I have a GestureWorks license available to me if I need it but I haven't evaluated that yet because I have a little time to experiment and I'm really just curious about how it all works. I'm using Flash, and I'm successfully receiving TUIO messages using udp-flashlc-bridge and tuio-as3 with a LocalConnection. It's working nicely so far, and I already adapted Modest Maps to deal with rotations and got up and running quite quickly.
The reason I'm reaching for my blog for the first time in a while to ask if anyone reading has experience to share about developing software for this kind of platform? Specifically I'm wondering if anyone has hints about how to go from raw cursor information (potentially from several fingers on several hands) and turn that into meaningful motion? What I can do so far works really well with two fingers but I'm wondering where to go from here.

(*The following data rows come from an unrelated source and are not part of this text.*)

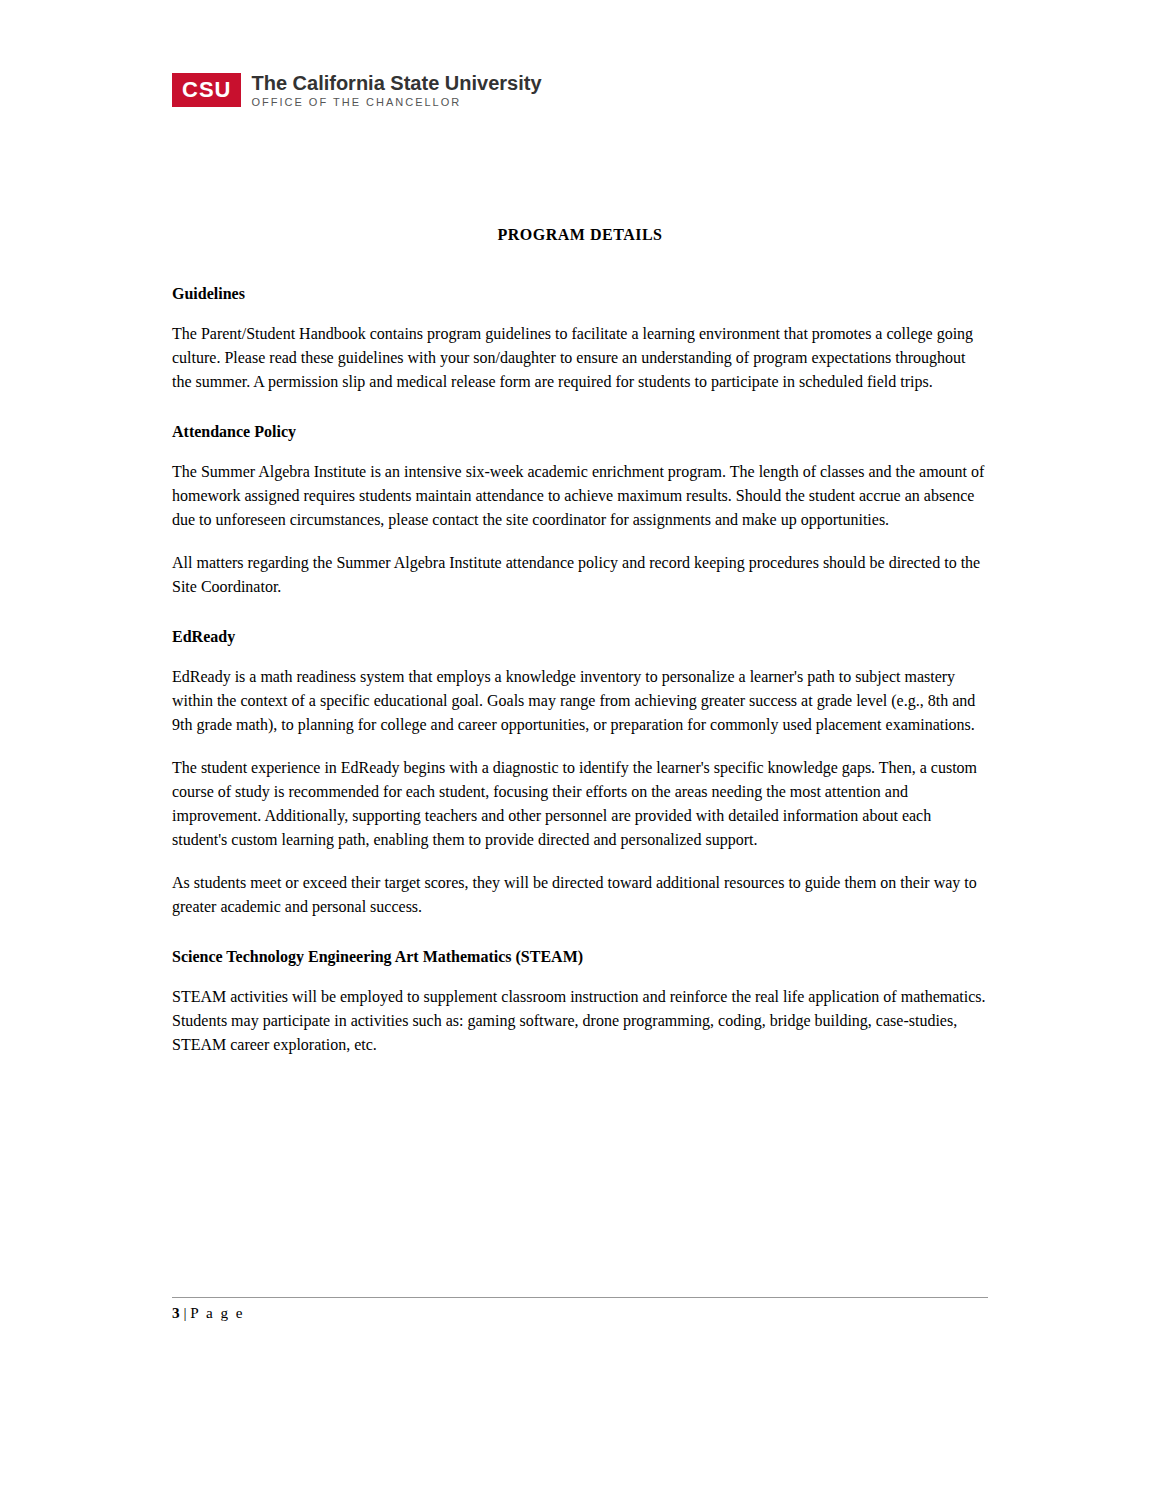CSU
The California State University
OFFICE OF THE CHANCELLOR
PROGRAM DETAILS
Guidelines
The Parent/Student Handbook contains program guidelines to facilitate a learning environment that promotes a college going culture. Please read these guidelines with your son/daughter to ensure an understanding of program expectations throughout the summer. A permission slip and medical release form are required for students to participate in scheduled field trips.
Attendance Policy
The Summer Algebra Institute is an intensive six-week academic enrichment program. The length of classes and the amount of homework assigned requires students maintain attendance to achieve maximum results. Should the student accrue an absence due to unforeseen circumstances, please contact the site coordinator for assignments and make up opportunities.
All matters regarding the Summer Algebra Institute attendance policy and record keeping procedures should be directed to the Site Coordinator.
EdReady
EdReady is a math readiness system that employs a knowledge inventory to personalize a learner's path to subject mastery within the context of a specific educational goal. Goals may range from achieving greater success at grade level (e.g., 8th and 9th grade math), to planning for college and career opportunities, or preparation for commonly used placement examinations.
The student experience in EdReady begins with a diagnostic to identify the learner's specific knowledge gaps. Then, a custom course of study is recommended for each student, focusing their efforts on the areas needing the most attention and improvement. Additionally, supporting teachers and other personnel are provided with detailed information about each student's custom learning path, enabling them to provide directed and personalized support.
As students meet or exceed their target scores, they will be directed toward additional resources to guide them on their way to greater academic and personal success.
Science Technology Engineering Art Mathematics (STEAM)
STEAM activities will be employed to supplement classroom instruction and reinforce the real life application of mathematics. Students may participate in activities such as: gaming software, drone programming, coding, bridge building, case-studies, STEAM career exploration, etc.
3 | P a g e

Some of the steps seem simple. For example, if a cursor appears and disappears in a short space of time and doesn't move very much, that's a tap event. If two cursors appear and disappear twice in the same place in a short space of time, that's a double-tap event. If a single finger cursor appears and moves, that's a drag. A fast drag could be interpreted as a swipe. You can code some momentum/physics in there to make it feel right. So far so good. This much is intuitive.
So then... there's the whole task of doing hit-tests on each interactive object on screen so that you don't combine cursors into gestures unless they're acting on the same thing. This is familiar territory for me. But where intuition breaks down for me is if two or more fingers appear and move in roughly the same direction - is that a drag gesture? But how do you define roughly, or should you also interpret it as scaling or rotation? And when do you decide to ignore the scaling?
And then, if several fingers are doing this, potentially in opposite directions, how do you boil that down into a gesture? Or if several people are all mashing the table at once, how do you filter out the noise? Can you? There are some juicy interaction design problems in here that I know I'm not the first person to think about by a long shot (hat tip, hat tip, hat tip, hat tip, hat tip, hat tip etc). But I don't see much discussion of the interpretation of raw touch information into gestures. If you know of good projects that have solved these problems before (in an open way) I'd love to hear about them!
One idea I've had is to use a clustering algorithm like k-means to get two groups of points, and filter out the outliers, and then continue to apply slightly naive two-finger algorithms to build rotation/scale/translate matrices. Are you an old school multi-touch/reactivision hacker? Have you built touch tables for a living? Does all of this sound familiar to you? Let me know your thoughts!